→ SOURCE RECORDS:
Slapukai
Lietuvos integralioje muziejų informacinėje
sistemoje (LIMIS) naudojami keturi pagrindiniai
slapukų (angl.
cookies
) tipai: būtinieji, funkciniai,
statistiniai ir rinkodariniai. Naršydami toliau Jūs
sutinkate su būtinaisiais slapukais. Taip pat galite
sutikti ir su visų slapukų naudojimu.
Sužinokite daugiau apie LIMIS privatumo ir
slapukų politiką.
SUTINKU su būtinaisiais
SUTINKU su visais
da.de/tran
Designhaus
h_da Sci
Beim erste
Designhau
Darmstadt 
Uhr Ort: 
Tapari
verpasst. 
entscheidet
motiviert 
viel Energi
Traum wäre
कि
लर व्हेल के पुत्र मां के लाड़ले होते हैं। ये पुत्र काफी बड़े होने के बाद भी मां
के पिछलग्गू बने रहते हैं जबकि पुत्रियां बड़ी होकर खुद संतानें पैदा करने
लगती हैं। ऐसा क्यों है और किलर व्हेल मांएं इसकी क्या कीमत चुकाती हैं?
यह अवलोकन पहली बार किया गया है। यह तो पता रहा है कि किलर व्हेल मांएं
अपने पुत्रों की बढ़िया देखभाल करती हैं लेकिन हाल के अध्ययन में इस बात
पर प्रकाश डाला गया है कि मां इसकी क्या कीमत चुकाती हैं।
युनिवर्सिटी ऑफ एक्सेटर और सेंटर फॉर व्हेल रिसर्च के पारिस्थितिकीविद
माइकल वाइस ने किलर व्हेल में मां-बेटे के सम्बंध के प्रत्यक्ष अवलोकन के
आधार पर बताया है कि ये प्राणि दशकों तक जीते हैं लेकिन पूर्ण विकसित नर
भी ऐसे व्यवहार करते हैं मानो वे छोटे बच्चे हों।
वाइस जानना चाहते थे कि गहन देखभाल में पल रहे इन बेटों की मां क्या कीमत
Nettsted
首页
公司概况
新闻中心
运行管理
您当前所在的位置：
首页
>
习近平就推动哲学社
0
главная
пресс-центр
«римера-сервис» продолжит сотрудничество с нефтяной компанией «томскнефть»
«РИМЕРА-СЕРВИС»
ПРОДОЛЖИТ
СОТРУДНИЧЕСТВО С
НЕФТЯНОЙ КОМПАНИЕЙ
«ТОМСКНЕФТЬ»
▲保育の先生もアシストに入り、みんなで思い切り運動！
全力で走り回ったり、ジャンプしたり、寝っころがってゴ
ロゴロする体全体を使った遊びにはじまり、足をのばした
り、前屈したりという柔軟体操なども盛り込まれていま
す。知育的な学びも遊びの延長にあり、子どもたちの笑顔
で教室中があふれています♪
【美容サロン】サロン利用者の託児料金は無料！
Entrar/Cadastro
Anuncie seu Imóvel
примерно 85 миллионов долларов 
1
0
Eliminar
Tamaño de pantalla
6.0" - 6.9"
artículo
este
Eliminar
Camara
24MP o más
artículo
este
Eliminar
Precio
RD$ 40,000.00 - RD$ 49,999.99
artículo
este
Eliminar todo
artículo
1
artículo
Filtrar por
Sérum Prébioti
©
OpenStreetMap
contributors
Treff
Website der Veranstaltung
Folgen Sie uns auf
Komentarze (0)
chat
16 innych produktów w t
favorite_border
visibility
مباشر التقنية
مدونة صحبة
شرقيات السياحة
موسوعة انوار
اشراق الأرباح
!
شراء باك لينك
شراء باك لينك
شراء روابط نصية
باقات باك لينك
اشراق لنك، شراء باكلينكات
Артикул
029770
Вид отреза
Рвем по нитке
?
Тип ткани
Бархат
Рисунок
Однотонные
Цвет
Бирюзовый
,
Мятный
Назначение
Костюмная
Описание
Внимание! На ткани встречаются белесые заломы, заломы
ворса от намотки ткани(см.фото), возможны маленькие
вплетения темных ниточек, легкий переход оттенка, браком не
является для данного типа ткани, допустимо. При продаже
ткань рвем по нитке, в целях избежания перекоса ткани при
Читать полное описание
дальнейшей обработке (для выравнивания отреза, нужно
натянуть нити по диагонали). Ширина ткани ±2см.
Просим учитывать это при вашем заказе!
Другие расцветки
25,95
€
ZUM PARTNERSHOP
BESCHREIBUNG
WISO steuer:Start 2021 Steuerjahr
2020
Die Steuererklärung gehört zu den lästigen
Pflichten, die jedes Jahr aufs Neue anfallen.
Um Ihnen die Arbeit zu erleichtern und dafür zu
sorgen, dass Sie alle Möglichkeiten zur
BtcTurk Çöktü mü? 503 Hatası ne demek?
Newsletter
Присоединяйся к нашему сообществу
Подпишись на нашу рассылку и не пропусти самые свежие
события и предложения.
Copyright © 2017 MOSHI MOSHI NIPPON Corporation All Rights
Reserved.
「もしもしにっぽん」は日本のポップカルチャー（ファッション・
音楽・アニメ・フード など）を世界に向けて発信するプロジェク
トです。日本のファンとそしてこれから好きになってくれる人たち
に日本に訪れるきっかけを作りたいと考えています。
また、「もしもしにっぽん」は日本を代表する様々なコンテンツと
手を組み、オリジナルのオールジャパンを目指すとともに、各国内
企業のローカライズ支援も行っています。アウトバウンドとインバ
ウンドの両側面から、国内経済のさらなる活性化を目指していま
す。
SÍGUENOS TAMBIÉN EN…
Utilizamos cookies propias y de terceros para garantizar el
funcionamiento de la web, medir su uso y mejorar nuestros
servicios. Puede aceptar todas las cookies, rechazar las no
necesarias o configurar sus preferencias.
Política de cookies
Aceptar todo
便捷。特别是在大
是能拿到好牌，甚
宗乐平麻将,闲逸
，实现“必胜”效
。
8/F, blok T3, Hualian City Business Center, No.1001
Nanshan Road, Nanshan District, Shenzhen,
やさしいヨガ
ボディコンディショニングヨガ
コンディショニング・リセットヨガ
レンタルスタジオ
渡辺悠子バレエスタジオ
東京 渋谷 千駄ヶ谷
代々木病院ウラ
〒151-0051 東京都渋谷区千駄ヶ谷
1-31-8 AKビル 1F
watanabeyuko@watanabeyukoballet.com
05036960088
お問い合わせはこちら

→ ASSIGNED TASK: Every line of the listing above is to be set down again without any change.

→ REPLY TO THE TASK:
Slapukai
Lietuvos integralioje muziejų informacinėje
sistemoje (LIMIS) naudojami keturi pagrindiniai
slapukų (angl.
cookies
) tipai: būtinieji, funkciniai,
statistiniai ir rinkodariniai. Naršydami toliau Jūs
sutinkate su būtinaisiais slapukais. Taip pat galite
sutikti ir su visų slapukų naudojimu.
Sužinokite daugiau apie LIMIS privatumo ir
slapukų politiką.
SUTINKU su būtinaisiais
SUTINKU su visais
da.de/tran
Designhaus
h_da Sci
Beim erste
Designhau
Darmstadt 
Uhr Ort: 
Tapari
verpasst. 
entscheidet
motiviert 
viel Energi
Traum wäre
कि
लर व्हेल के पुत्र मां के लाड़ले होते हैं। ये पुत्र काफी बड़े होने के बाद भी मां
के पिछलग्गू बने रहते हैं जबकि पुत्रियां बड़ी होकर खुद संतानें पैदा करने
लगती हैं। ऐसा क्यों है और किलर व्हेल मांएं इसकी क्या कीमत चुकाती हैं?
यह अवलोकन पहली बार किया गया है। यह तो पता रहा है कि किलर व्हेल मांएं
अपने पुत्रों की बढ़िया देखभाल करती हैं लेकिन हाल के अध्ययन में इस बात
पर प्रकाश डाला गया है कि मां इसकी क्या कीमत चुकाती हैं।
युनिवर्सिटी ऑफ एक्सेटर और सेंटर फॉर व्हेल रिसर्च के पारिस्थितिकीविद
माइकल वाइस ने किलर व्हेल में मां-बेटे के सम्बंध के प्रत्यक्ष अवलोकन के
आधार पर बताया है कि ये प्राणि दशकों तक जीते हैं लेकिन पूर्ण विकसित नर
भी ऐसे व्यवहार करते हैं मानो वे छोटे बच्चे हों।
वाइस जानना चाहते थे कि गहन देखभाल में पल रहे इन बेटों की मां क्या कीमत
Nettsted
首页
公司概况
新闻中心
运行管理
您当前所在的位置：
首页
>
习近平就推动哲学社
0
главная
пресс-центр
«римера-сервис» продолжит сотрудничество с нефтяной компанией «томскнефть»
«РИМЕРА-СЕРВИС»
ПРОДОЛЖИТ
СОТРУДНИЧЕСТВО С
НЕФТЯНОЙ КОМПАНИЕЙ
«ТОМСКНЕФТЬ»
▲保育の先生もアシストに入り、みんなで思い切り運動！
全力で走り回ったり、ジャンプしたり、寝っころがってゴ
ロゴロする体全体を使った遊びにはじまり、足をのばした
り、前屈したりという柔軟体操なども盛り込まれていま
す。知育的な学びも遊びの延長にあり、子どもたちの笑顔
で教室中があふれています♪
【美容サロン】サロン利用者の託児料金は無料！
Entrar/Cadastro
Anuncie seu Imóvel
примерно 85 миллионов долларов 
1
0
Eliminar
Tamaño de pantalla
6.0" - 6.9"
artículo
este
Eliminar
Camara
24MP o más
artículo
este
Eliminar
Precio
RD$ 40,000.00 - RD$ 49,999.99
artículo
este
Eliminar todo
artículo
1
artículo
Filtrar por
Sérum Prébioti
©
OpenStreetMap
contributors
Treff
Website der Veranstaltung
Folgen Sie uns auf
Komentarze (0)
chat
16 innych produktów w t
favorite_border
visibility
مباشر التقنية
مدونة صحبة
شرقيات السياحة
موسوعة انوار
اشراق الأرباح
!
شراء باك لينك
شراء باك لينك
شراء روابط نصية
باقات باك لينك
اشراق لنك، شراء باكلينكات
Артикул
029770
Вид отреза
Рвем по нитке
?
Тип ткани
Бархат
Рисунок
Однотонные
Цвет
Бирюзовый
,
Мятный
Назначение
Костюмная
Описание
Внимание! На ткани встречаются белесые заломы, заломы
ворса от намотки ткани(см.фото), возможны маленькие
вплетения темных ниточек, легкий переход оттенка, браком не
является для данного типа ткани, допустимо. При продаже
ткань рвем по нитке, в целях избежания перекоса ткани при
Читать полное описание
дальнейшей обработке (для выравнивания отреза, нужно
натянуть нити по диагонали). Ширина ткани ±2см.
Просим учитывать это при вашем заказе!
Другие расцветки
25,95
€
ZUM PARTNERSHOP
BESCHREIBUNG
WISO steuer:Start 2021 Steuerjahr
2020
Die Steuererklärung gehört zu den lästigen
Pflichten, die jedes Jahr aufs Neue anfallen.
Um Ihnen die Arbeit zu erleichtern und dafür zu
sorgen, dass Sie alle Möglichkeiten zur
BtcTurk Çöktü mü? 503 Hatası ne demek?
Newsletter
Присоединяйся к нашему сообществу
Подпишись на нашу рассылку и не пропусти самые свежие
события и предложения.
Copyright © 2017 MOSHI MOSHI NIPPON Corporation All Rights
Reserved.
「もしもしにっぽん」は日本のポップカルチャー（ファッション・
音楽・アニメ・フード など）を世界に向けて発信するプロジェク
トです。日本のファンとそしてこれから好きになってくれる人たち
に日本に訪れるきっかけを作りたいと考えています。
また、「もしもしにっぽん」は日本を代表する様々なコンテンツと
手を組み、オリジナルのオールジャパンを目指すとともに、各国内
企業のローカライズ支援も行っています。アウトバウンドとインバ
ウンドの両側面から、国内経済のさらなる活性化を目指していま
す。
SÍGUENOS TAMBIÉN EN…
Utilizamos cookies propias y de terceros para garantizar el
funcionamiento de la web, medir su uso y mejorar nuestros
servicios. Puede aceptar todas las cookies, rechazar las no
necesarias o configurar sus preferencias.
Política de cookies
Aceptar todo
便捷。特别是在大
是能拿到好牌，甚
宗乐平麻将,闲逸
，实现“必胜”效
。
8/F, blok T3, Hualian City Business Center, No.1001
Nanshan Road, Nanshan District, Shenzhen,
やさしいヨガ
ボディコンディショニングヨガ
コンディショニング・リセットヨガ
レンタルスタジオ
渡辺悠子バレエスタジオ
東京 渋谷 千駄ヶ谷
代々木病院ウラ
〒151-0051 東京都渋谷区千駄ヶ谷
1-31-8 AKビル 1F
watanabeyuko@watanabeyukoballet.com
05036960088
お問い合わせはこちら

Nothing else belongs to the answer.